Personally, I think they’re right to do so. After years of frustration and close calls, this could finally be the year that the Mariners’ big plans start to pay off – like the Blue Jays in the East, it’s better late than never. The Angels and A’s duked it out last year, but this year the M’s appear best-poised to grab the top spot. They’ll have a full season of Austin Jackson at the top of the lineup and they shrewdly picked up outfielder Seth Smith for cheap from the San Diego Padres, where he had an excellent year in the cavernous Petco Park. The Nelson Cruz signing is a little more questionable – how many homeruns do we really expect him to hit in Safeco? Would anyone take the over on 30? He’s a .234/.309/.440 hitter in Seattle for his career, but they don’t need him to repeat the season he had for the Orioles and likely don’t expect him to. They just need him to be a credible power threat, and he can do that. Despite the subtraction of Michael Saunders via trade, this looks like a team that should score more runs. Will they allow fewer? Well, they were 1st in the AL in ERA last year so it would seem like a tall order. Yet, depending on the success of James Paxton and Taijuan Walker, they could conceivably have a stronger rotation.

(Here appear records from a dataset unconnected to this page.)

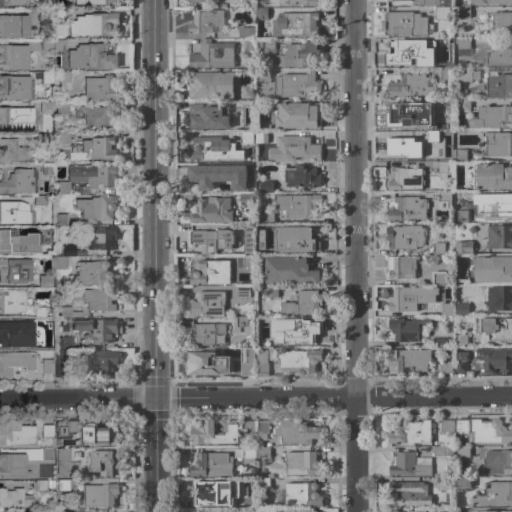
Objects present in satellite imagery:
building: (398, 0)
building: (5, 1)
building: (92, 1)
building: (201, 1)
building: (201, 1)
building: (399, 1)
building: (488, 1)
building: (11, 2)
building: (95, 2)
building: (300, 2)
building: (302, 2)
building: (429, 2)
building: (491, 2)
building: (437, 3)
building: (464, 12)
building: (260, 13)
building: (442, 13)
building: (60, 14)
building: (44, 15)
building: (205, 21)
building: (208, 21)
building: (501, 22)
building: (403, 23)
building: (502, 23)
building: (293, 24)
building: (295, 24)
building: (407, 24)
building: (91, 25)
building: (13, 26)
building: (14, 26)
building: (92, 26)
building: (246, 32)
building: (442, 43)
building: (269, 44)
building: (53, 45)
building: (249, 45)
building: (463, 46)
building: (405, 53)
building: (209, 54)
building: (499, 54)
building: (212, 55)
building: (296, 55)
building: (299, 55)
building: (500, 55)
building: (13, 56)
building: (13, 56)
building: (406, 56)
building: (88, 57)
building: (91, 57)
building: (243, 75)
building: (463, 75)
building: (64, 76)
building: (263, 76)
building: (444, 76)
building: (47, 77)
building: (209, 84)
building: (296, 84)
building: (292, 85)
building: (408, 85)
building: (498, 85)
building: (211, 86)
building: (499, 86)
building: (13, 87)
building: (15, 87)
building: (98, 87)
building: (410, 87)
building: (100, 88)
building: (246, 92)
building: (462, 105)
building: (463, 105)
building: (237, 106)
building: (47, 107)
building: (62, 107)
building: (441, 111)
building: (8, 114)
building: (408, 114)
building: (296, 115)
building: (298, 115)
building: (96, 117)
building: (97, 117)
building: (207, 117)
building: (406, 117)
building: (491, 117)
building: (13, 118)
building: (492, 118)
building: (204, 119)
building: (243, 136)
building: (264, 136)
building: (432, 136)
building: (61, 137)
building: (43, 138)
building: (63, 138)
building: (497, 143)
building: (498, 143)
building: (402, 147)
building: (97, 148)
building: (99, 148)
building: (203, 149)
building: (213, 149)
building: (293, 149)
building: (296, 149)
building: (407, 149)
building: (12, 150)
building: (14, 151)
building: (460, 155)
building: (441, 168)
building: (48, 169)
building: (242, 169)
building: (92, 175)
building: (217, 176)
building: (297, 176)
building: (299, 176)
building: (492, 176)
building: (492, 176)
building: (88, 178)
building: (15, 179)
building: (209, 179)
building: (404, 179)
building: (406, 179)
building: (16, 180)
building: (265, 187)
building: (446, 198)
road: (154, 199)
building: (246, 199)
building: (41, 200)
building: (297, 205)
building: (298, 205)
building: (501, 206)
building: (502, 206)
building: (95, 207)
building: (98, 207)
building: (408, 208)
building: (407, 209)
building: (209, 210)
building: (211, 210)
building: (14, 212)
building: (11, 213)
building: (462, 216)
building: (266, 218)
building: (59, 219)
building: (499, 236)
building: (499, 236)
building: (100, 237)
building: (102, 237)
building: (404, 237)
building: (404, 237)
building: (264, 239)
building: (295, 239)
building: (297, 239)
building: (209, 240)
building: (17, 241)
building: (18, 242)
building: (226, 243)
building: (464, 247)
building: (438, 248)
building: (69, 250)
road: (355, 255)
building: (61, 262)
building: (400, 267)
building: (401, 267)
building: (492, 268)
building: (493, 268)
building: (14, 269)
building: (14, 270)
building: (288, 271)
building: (290, 271)
building: (87, 272)
building: (207, 272)
building: (210, 272)
building: (93, 274)
building: (439, 278)
building: (44, 280)
building: (271, 291)
building: (243, 292)
building: (97, 298)
building: (410, 298)
building: (498, 298)
building: (98, 299)
building: (499, 299)
building: (11, 301)
building: (12, 301)
building: (206, 303)
building: (301, 303)
building: (303, 303)
building: (208, 304)
building: (446, 309)
building: (462, 309)
building: (64, 311)
building: (40, 312)
building: (270, 321)
building: (243, 325)
building: (407, 328)
building: (495, 328)
building: (497, 328)
building: (22, 329)
building: (95, 329)
building: (96, 329)
building: (405, 329)
building: (294, 331)
building: (17, 333)
building: (208, 333)
building: (308, 333)
building: (209, 334)
building: (462, 340)
building: (64, 342)
building: (442, 342)
building: (245, 355)
building: (260, 359)
building: (408, 360)
building: (495, 360)
building: (16, 361)
building: (298, 361)
building: (299, 361)
building: (406, 361)
building: (494, 361)
building: (101, 362)
building: (102, 362)
building: (459, 362)
building: (461, 362)
building: (16, 363)
building: (60, 363)
building: (262, 363)
building: (47, 364)
building: (206, 364)
building: (45, 365)
building: (245, 366)
building: (443, 366)
building: (445, 367)
road: (334, 396)
road: (118, 399)
traffic signals: (157, 399)
road: (40, 400)
building: (460, 425)
building: (65, 426)
building: (446, 426)
building: (66, 428)
building: (248, 428)
building: (254, 429)
building: (262, 429)
building: (45, 430)
building: (485, 430)
building: (296, 431)
building: (296, 431)
building: (489, 431)
building: (408, 432)
building: (411, 432)
building: (16, 433)
building: (22, 434)
building: (99, 434)
building: (212, 434)
building: (214, 434)
building: (99, 435)
road: (157, 447)
road: (392, 448)
road: (491, 448)
building: (442, 451)
building: (263, 452)
building: (463, 452)
building: (42, 453)
building: (48, 453)
building: (63, 453)
building: (249, 453)
building: (61, 461)
building: (497, 462)
building: (498, 462)
building: (104, 463)
building: (299, 463)
building: (12, 464)
building: (13, 464)
building: (209, 464)
building: (212, 464)
building: (303, 464)
building: (407, 464)
building: (408, 464)
building: (462, 482)
building: (463, 482)
building: (51, 483)
building: (262, 483)
building: (445, 483)
building: (61, 484)
building: (63, 484)
building: (40, 485)
building: (209, 490)
building: (406, 493)
building: (301, 494)
building: (408, 494)
building: (495, 494)
building: (495, 494)
building: (10, 495)
building: (99, 495)
building: (300, 495)
building: (100, 496)
building: (15, 497)
building: (239, 502)
road: (158, 503)
building: (461, 509)
building: (509, 509)
building: (464, 510)
building: (68, 511)
building: (196, 511)
building: (198, 511)
building: (293, 511)
building: (298, 511)
building: (403, 511)
building: (410, 511)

The Angels are the most likely regression candidate in the division, and not just because of their gaudy 2014 win total. Kole Calhoun was one of the most under-the-radar solid performers in baseball last year in his first full season, but now the Angels are counting on him as the only real table-setter for the heart of the lineup. And about that heart of the lineup… I suspect this will become a recurring theme on this blog, but let’s look at Mike Trout. I mean look at him, specifically, his neck. Mike Trout is a very big boy. At 23 years old and listed at 230 pounds, there is real reason to be concerned about both his athleticism and durability. His baserunning speed and centerfield range have already shown real decline, and it’s worth wondering what kind of player he’s going to be as he enters the “prime” years of his mid-to-late 20’s. His strikeout rate spiked alarmingly in 2014, arguably to unsustainable levels, as his power output also jumped and major holes in his swing were exposed up in the zone. 2015 could be a year of uncomfortable adjustments for Trout, even though I have every confidence in his ability to continue to be a very productive major league hitter in the medium-to-long term. Pujols is clearly in decline and you just have to hope he can hang onto his current production level for a little longer, while Hamilton has collapsed completely, hitting just .255/.316/.426 since becoming an Angel; both of them have had trouble staying healthy as well. The Angels added a couple of young, high-upside arms to augment their painfully thin rotation in Andrew Heaney and Nick Tropeano, but if it doesn’t work out, it could get ugly in Anaheim. It was in 2013.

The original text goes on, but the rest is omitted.